When the ropes were spotted, the construction company immediately held safety meetings and anti-discrimination training with its employees.

More than two weeks have now passed without any leads or suspects.

A supervisor at the construction site on Kennedy Road north of Hartford told police he found a “hangman’s noose” dangling from a steel beam on the second floor of the building on April 27.

Police were called to the scene and a team of workers removed the rope before an email was sent to all employees “informing them of the incident,” according to a news release from Windsor Police Capt. Andrew Power.

The next day, police were called back to the work site after a “report of a rope that was thrown around a beam,” Power said, however, this time officers determined the item was “not a noose.”

Police were called to the site a third time on the morning of April 29 when five more ropes “that could be interpreted as nooses” were found hung on different floors throughout the facility, officials said.

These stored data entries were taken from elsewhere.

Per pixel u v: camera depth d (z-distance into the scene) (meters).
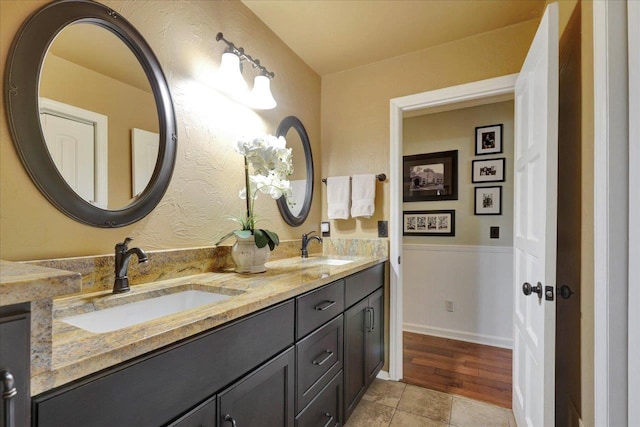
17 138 0.87
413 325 3.04
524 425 1.48
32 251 0.90
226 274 1.40
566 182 1.41
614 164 0.97
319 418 1.31
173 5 1.34
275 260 1.93
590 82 1.12
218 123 1.55
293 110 2.16
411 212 3.09
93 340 0.62
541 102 1.26
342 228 2.39
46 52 0.94
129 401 0.61
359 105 2.36
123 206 1.13
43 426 0.48
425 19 1.83
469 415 1.75
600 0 1.00
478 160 2.85
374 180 2.23
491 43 1.95
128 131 1.16
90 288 1.00
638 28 0.91
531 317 1.38
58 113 0.96
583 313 1.19
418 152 3.10
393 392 2.00
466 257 2.85
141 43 1.20
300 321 1.18
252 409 0.94
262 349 0.98
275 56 1.98
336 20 1.84
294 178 2.18
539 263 1.25
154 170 1.24
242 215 1.68
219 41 1.56
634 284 0.92
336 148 2.44
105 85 1.09
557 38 1.16
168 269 1.26
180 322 0.73
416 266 3.04
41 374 0.48
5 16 0.86
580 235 1.23
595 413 1.04
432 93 2.10
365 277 1.84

Police collected the ropes and took them back to the station for further investigation but have not since reported any new developments in the case.

For now, the incident remains a mystery as no one can definitively say who hung the ropes at the facility. No other evidence was found to indicate that someone in particular may have been targeted.

The Anti-Defamation League classifies a hangman’s noose as a hate symbol that is primarily used to intimidate Black people.

During the eras of Reconstruction, Jim Crow and Civil Rights, nooses were frequently used for public hangings. Bands of white vigilantes usually led by the Ku Klux Klan were notorious for carrying out lynchings, bombings and assassinations on Black people with impunity, and with few — if any — legal consequences.

During the lynching era, it was not uncommon for the deaths of Black men to be ruled as suicides to cover up murders by white mobs and police officers.

Memories of the atrocities are still an open wound for the Black community.

Dozens of noose sightings across the country last year heightened fears and suspicions as five people of color were found hanged from trees in three U.S. cities amid festering racial tensions following the police killing of George Floyd on Memorial Day.

In one case at Talladega Superspeedway, a knotted rope was found hanging inside the garage of NASCAR’s only Black driver, Bubba Wallace. An FBI investigation later concluded that no crime had been committed as the noose had been used as a garage door pull in the stall as early as October 2019.